Supplied data >>
<<<<

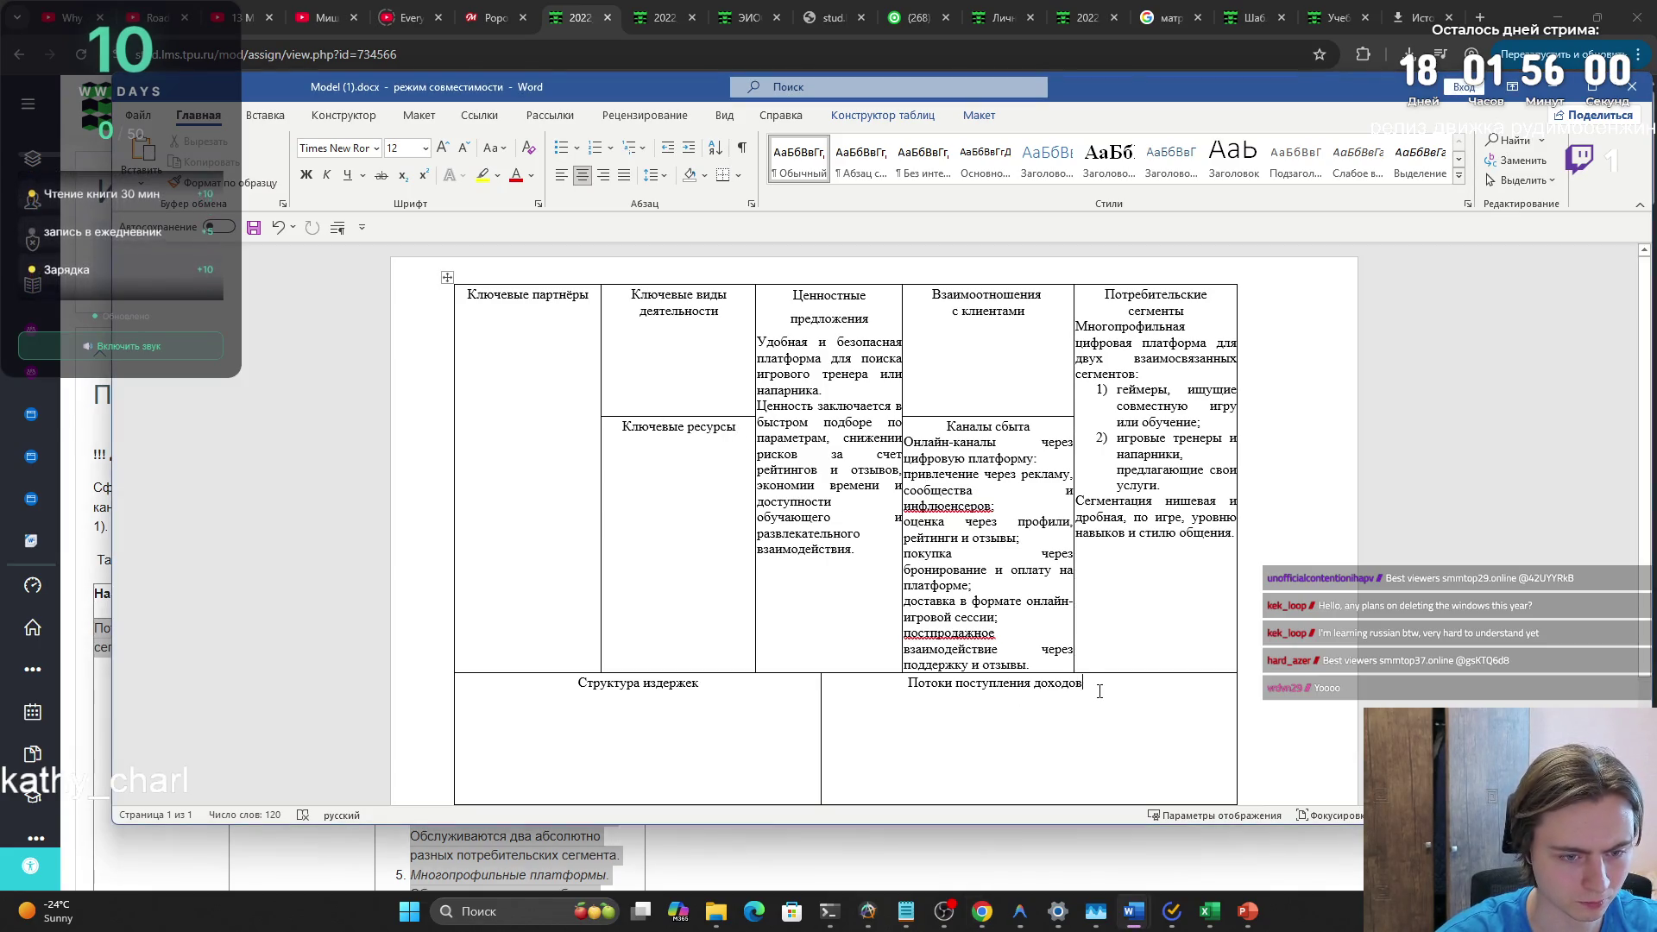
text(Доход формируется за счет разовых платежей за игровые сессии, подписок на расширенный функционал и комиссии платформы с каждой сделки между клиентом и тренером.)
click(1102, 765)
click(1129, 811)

>>>>

Work task >>
Word for word, return the listing above; the pictures do not belong in the copy.

Output >>
text(Доход формируется за счет разовых платежей за игровые сессии, подписок на расширенный функционал и комиссии платформы с каждой сделки между клиентом и тренером.)
click(1102, 765)
click(1129, 811)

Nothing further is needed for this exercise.